Texte proposé
Le Darfour est, bien sûr, une plaie ouverte et infectée. Beaucoup de réfugiés se trouvent constamment déplacés d’un endroit à l’autre, comme ce fut le cas au début du mois. Les fonctionnaires de l’ONU disent que « la totalité » des 25 000 personnes de l’unique camp de réfugiés de Kassab, était à nouveau en fuite après que des groupes armés se sont affrontés avec les forces gouvernementales. Ils se sont installés dans un autre « refuge » à proximité, la ville de Kutum. Selon la Mission de l’Union africaine-Nations Unies au Darfour (MINUAD), le nouveau prétendu refuge « manque d’eau, de nourriture et d’assainissement » (CNN, août 9).
Depuis lors, ces évènements sont un peu en retrait. Non pas parce que les réfugiés qui fuient sont dans une meilleure situation, mais parce que c’est toute l’attention que 25 000 réfugiés peuvent attendre d’un monde médiatique inondé de nouvelles à propos de politiciens à double face et de scandales de célébrités. Il faudra « une célébrité faiseuse de paix » pour que le camp de Batil ou de Kassab fasse à nouveau les titres pour un jour ou deux, et certainement rien de moins qu’un nombre important de décès pour que les réfugiés apparaissent dans les nouvelles du jour.

Données fournies
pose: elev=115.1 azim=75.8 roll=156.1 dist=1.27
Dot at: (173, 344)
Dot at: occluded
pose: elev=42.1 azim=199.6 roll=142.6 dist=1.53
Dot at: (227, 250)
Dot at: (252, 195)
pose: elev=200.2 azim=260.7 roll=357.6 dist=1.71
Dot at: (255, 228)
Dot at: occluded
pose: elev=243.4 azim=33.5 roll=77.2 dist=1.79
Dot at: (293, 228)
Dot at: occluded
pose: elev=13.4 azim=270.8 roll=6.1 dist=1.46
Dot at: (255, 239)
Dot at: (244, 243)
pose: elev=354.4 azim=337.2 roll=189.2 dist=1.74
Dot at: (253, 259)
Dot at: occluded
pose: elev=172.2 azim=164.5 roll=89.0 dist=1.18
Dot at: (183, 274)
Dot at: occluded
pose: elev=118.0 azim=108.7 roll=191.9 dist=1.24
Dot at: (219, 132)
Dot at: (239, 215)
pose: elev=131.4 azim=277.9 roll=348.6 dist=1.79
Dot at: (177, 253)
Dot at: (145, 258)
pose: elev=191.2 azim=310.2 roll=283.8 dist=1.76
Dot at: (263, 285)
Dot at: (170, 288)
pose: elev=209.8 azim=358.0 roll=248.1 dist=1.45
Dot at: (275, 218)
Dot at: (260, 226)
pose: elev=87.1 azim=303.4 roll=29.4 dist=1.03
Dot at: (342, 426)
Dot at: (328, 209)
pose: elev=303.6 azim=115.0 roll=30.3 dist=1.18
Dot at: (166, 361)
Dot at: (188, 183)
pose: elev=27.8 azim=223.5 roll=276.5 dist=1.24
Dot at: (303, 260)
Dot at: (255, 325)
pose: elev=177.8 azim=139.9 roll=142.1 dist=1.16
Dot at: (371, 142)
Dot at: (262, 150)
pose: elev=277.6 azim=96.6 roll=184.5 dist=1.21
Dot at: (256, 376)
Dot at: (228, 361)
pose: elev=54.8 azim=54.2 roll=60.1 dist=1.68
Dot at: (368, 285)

Exercices à résoudre
**a.** D'après le texte sur le Darfour, dans quelle ville les réfugiés du camp de Kassab se sont-ils installés ?
**b.** Reproduisez le passage du texte sur le Darfour qui s'ouvre sur les mots « Le Darfour est, bien » et se clôt sur « (CNN, août 9). ».
Les lignes n'ont aucun rapport avec le texte sur le Darfour.

Résultats attendus
**a.** Dans la ville de Kutum, à proximité.

**b.**
Le Darfour est, bien sûr, une plaie ouverte et infectée. Beaucoup de réfugiés se trouvent constamment déplacés d’un endroit à l’autre, comme ce fut le cas au début du mois. Les fonctionnaires de l’ONU disent que « la totalité » des 25 000 personnes de l’unique camp de réfugiés de Kassab, était à nouveau en fuite après que des groupes armés se sont affrontés avec les forces gouvernementales. Ils se sont installés dans un autre « refuge » à proximité, la ville de Kutum. Selon la Mission de l’Union africaine-Nations Unies au Darfour (MINUAD), le nouveau prétendu refuge « manque d’eau, de nourriture et d’assainissement » (CNN, août 9).